Thursday, 5 December 2013

The homeless

This morning when I left home it was dark and bitterly cold. There was a thick frost covering the cars I passed on my way to the station and everybody, like me, was wrapped up in overcoats, scarf and gloves.

But I was still cold. The train doors regularly let in a blast of cold air as more passengers leapt in from the freezing platforms in the hope of warming up.

By the time I arrived in London my feet and hands were cold, the type of cold that stays with you, where it seems impossible to warm up and as I walked along the streets and over the Thames I regularly heard people commenting on how bitter the weather was.

Then, as I walked along the Strand I passed two, maybe three people huddled under sleeping bags and cardboard. Surely they had to be colder than me.

On the train in to London we passed several buildings that were empty, why weren't these people sleeping them? Money, someone will say, who's going to pay?

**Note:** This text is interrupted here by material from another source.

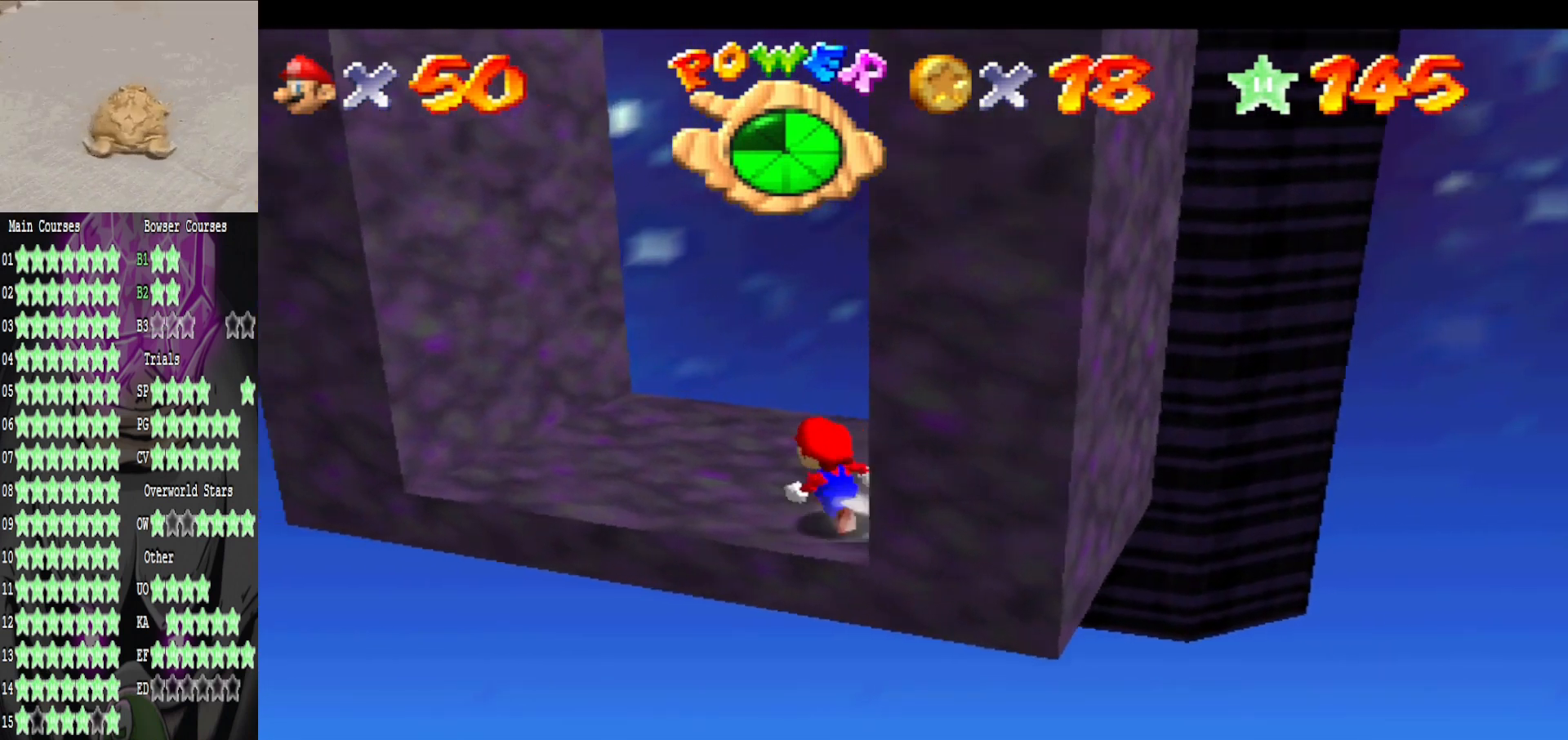
{"buttons": [], "left_stick": "down-right", "right_stick": "center", "events": [[160, "A", "down"], [160, "left_stick", "center"], [200, "A", "up"], [360, "left_stick", "down-right"]]}
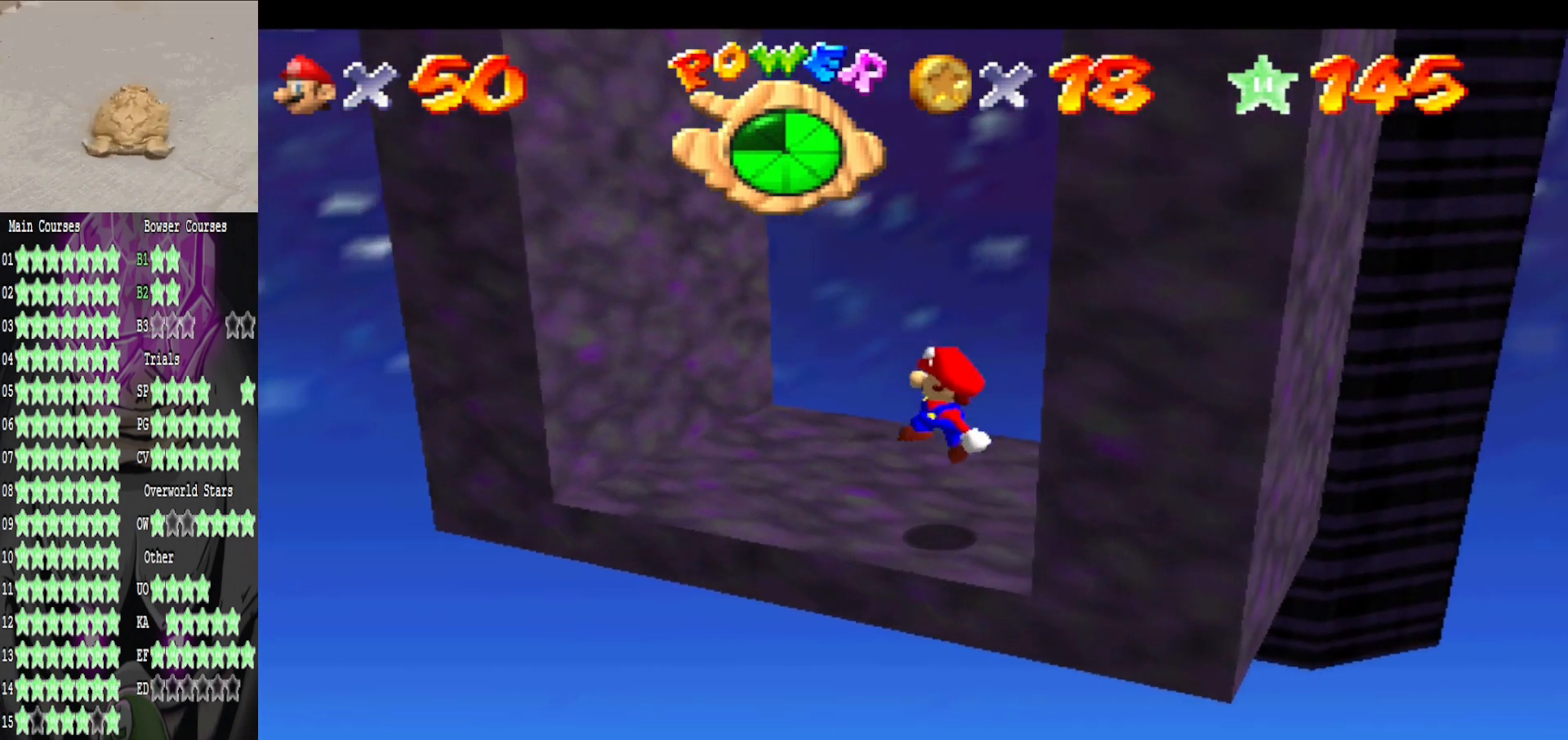
{"buttons": ["A"], "left_stick": "center", "right_stick": "center", "events": [[80, "left_stick", "center"], [360, "left_stick", "up"], [480, "A", "down"], [480, "left_stick", "center"]]}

Last week I passed an office building just off Victoria Street where a business was paying money to change the paving slabs outside their office to angular bricks, specifically to discourage the homeless from sleeping there.

They were spending money to stop people sleeping outside their office. Why not actually find somewhere for them to sleep?

I have to be honest I don't think much about the homeless. I buy a Big Issue or give the seller some money but I don't think much about where they sleep and under what conditions.

The cold this morning was a jolt for me, in more than one sense.